Faisal Choudhry, associate director and head of Scottish residential research at estate agent Savills, said that the property market was performing well.
He said: "The rate of growth has slowed down from 26 per cent at the end of last year to nine per cent at the end of the third quarter this year. That is because mortgage lending has plateaued as more controls and restrictions were put in place as a result of the Mortgage Market Review coming into force in April.
"But this has not stopped price growth and having tighter rules is not a bad thing for the market."
He added: "These figures reflect the busy summer period when activity tends to peak so do not come as a huge surprise."
Rettie & Co's director of research Dr John Boyle said: "These latest statistics show that the housing market in Scotland is continuing to improve.

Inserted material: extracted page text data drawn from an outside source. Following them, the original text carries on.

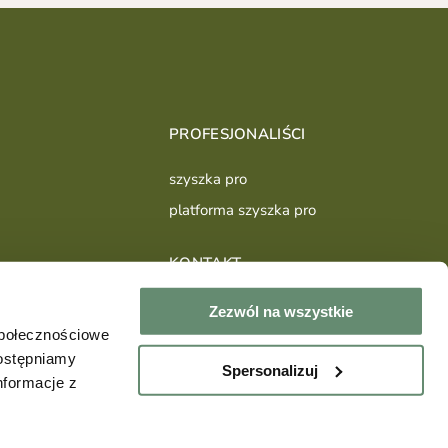
PROFESJONALIŚCI
szyszka pro
platforma szyszka pro
KONTAKT
sklep@szyszkadesign.pl
Zezwól na wszystkie
+48504540339
społecznościowe
dostępniamy
Spersonalizuj
nformacje z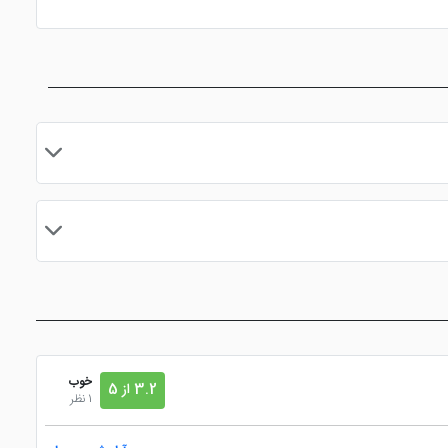
، امتیاز ویژه در باشگاه مشتریان، تخفیف های واقعی و ... همراه کاربران سایت خود
ین میتوانید با
رزرو تور
وهتل دبی خدمات دیگری نیز دریافت
دستگاه ATM
نزدیک به فرودگاه
مایید.
خوب
3.2 از 5
1 نظر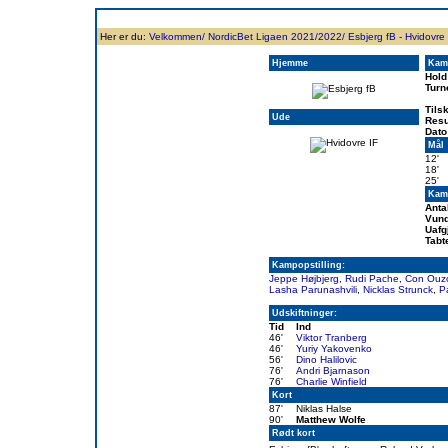
Forside
Klubben
Historie
Truppen
Resultatbørs
Database
Målsc
Her er du:
Velkommen/
NordicBet Ligaen 2021/2022/
Esbjerg fB - Hvidovre 
Hjemme
Kam
Hold
Turn
Tils
Ude
Resu
Dato
Mål
12'
18'
25'
Kamp
Anta
Vund
Uafg
Tabt
Kampopstilling:
Jeppe Højbjerg
,
Rudi Pache
,
Con Ouzo
Lasha Parunashvili
,
Nicklas Strunck
,
P
Udskiftninger:
Tid
Ind
46'
Viktor Tranberg
46'
Yuriy Yakovenko
56'
Dino Halilovic
76'
Andri Bjarnason
76'
Charlie Winfield
Kort
87'
Niklas Halse
90'
Matthew Wolfe
Rødt kort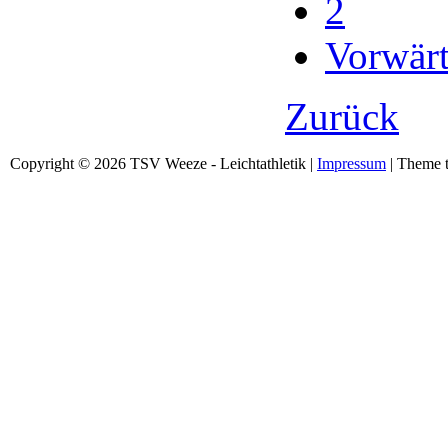
2
Vorwärt
Zurück
Copyright © 2026 TSV Weeze - Leichtathletik |
Impressum
| Theme t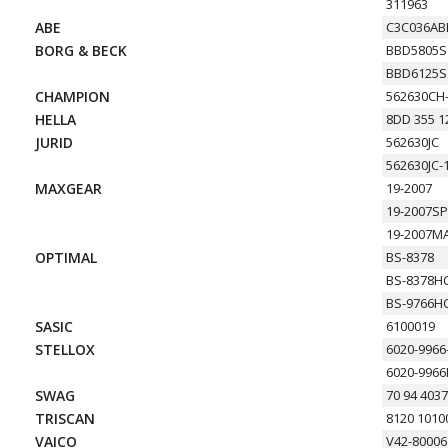
311963
ABE
C3C036AB
BORG & BECK
BBD5805S
BBD6125S
CHAMPION
562630CH
HELLA
8DD 355 1
JURID
562630JC
562630JC-
MAXGEAR
19-2007
19-2007S
19-2007M
OPTIMAL
BS-8378
BS-8378H
BS-9766H
SASIC
6100019
STELLOX
6020-9966
6020-9966
SWAG
70 94 403
TRISCAN
8120 1010
VAICO
V42-80006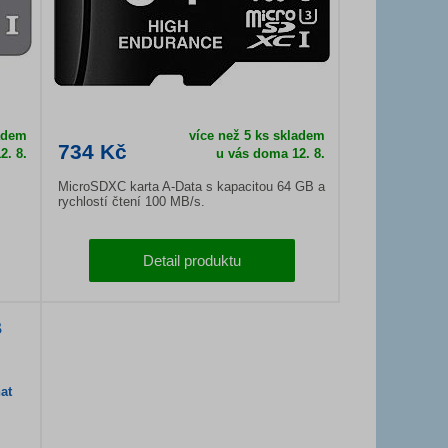
ladem
více než 5 ks skladem
734 Kč
2. 8.
u vás doma
12. 8.
MicroSDXC karta A-Data s kapacitou 64 GB a
rychlostí čtení 100 MB/s.
Detail produktu
B
at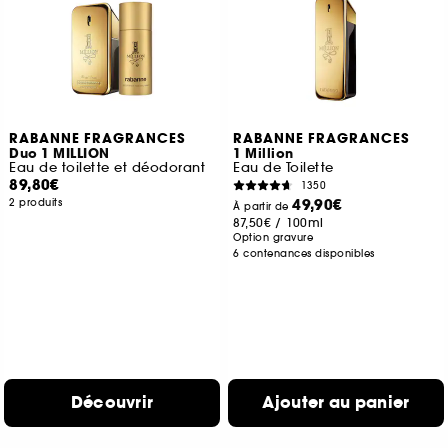
RABANNE FRAGRANCES
RABANNE FRAGRANCES
Duo 1 MILLION
1 Million
Eau de toilette et déodorant
Eau de Toilette
89,80€
1350
49,90€
2 produits
À partir de
87,50€
/
100ml
Option gravure
6 contenances disponibles
Découvrir
Ajouter au panier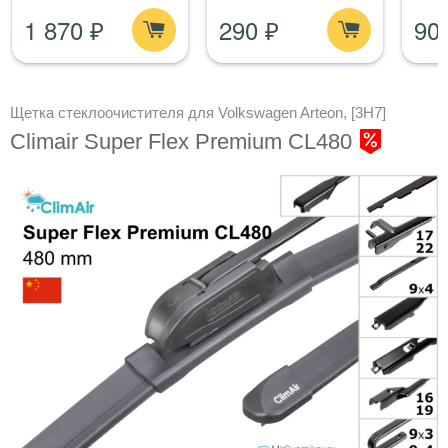
- Набор по уходу за
1 870 ₽
290 ₽
90
стеклом
Щетка стеклоочистителя для Volkswagen Arteon, [3H7]
Climair Super Flex Premium CL480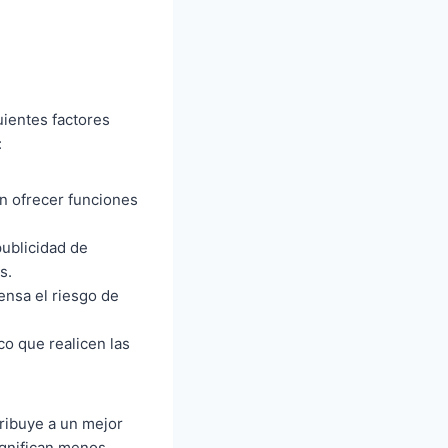
uientes factores
:
in ofrecer funciones
publicidad de
s.
pensa el riesgo de
co que realicen las
tribuye a un mejor
ignifican menos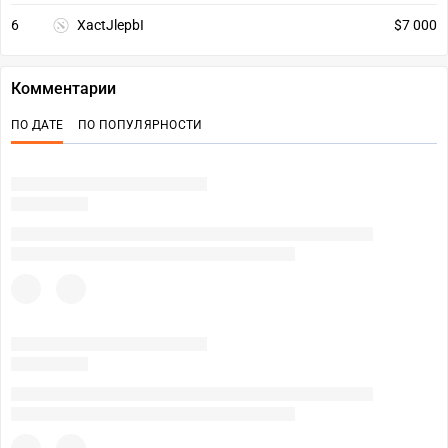
6
XactJlepbI
$7 000
Комментарии
ПО ДАТЕ
ПО ПОПУЛЯРНОСТИ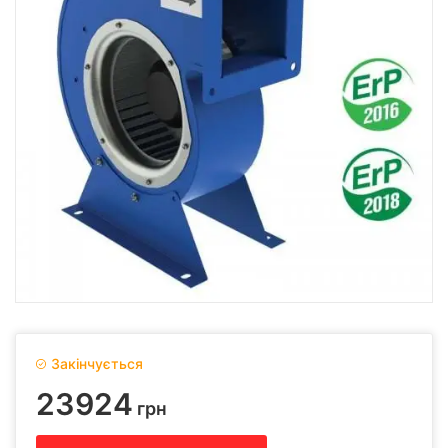
Закінчується
23924
грн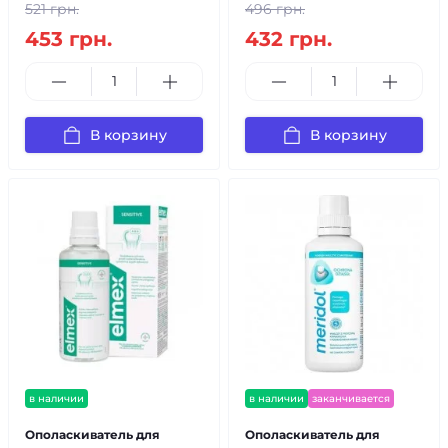
521 грн.
496 грн.
453 грн.
432 грн.
В корзину
В корзину
в наличии
в наличии
заканчивается
Ополаскиватель для
Ополаскиватель для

"The rise in activity continues a trend that began in the middle of last year, with improving economic activity levels, consumer sentiment, bank lending and new build activity helping to raise the market.
"First-time buyers have also returned to the market in larger numbers, which is a major factor behind getting the market moving at all levels."
He said the referendum had produced "little impact" on the overall market, although activity did slow down in the weeks before the vote and there was an effect on high-value sales over £750,000.
But he added: "Although demand pressures are seeing house prices rise, prices in Scotland remain down on 2007 levels in real terms."
Blair Stewart, Edinburgh City partner at Strutt and Parker, said that there was a "deluge" of higher-value property coming on to the market ahead of the new Land Building Transactions Tax which will replace stamp duty next year.
He said: "There will very likely be another increase in the average value of property across Scotland in the next set of figures."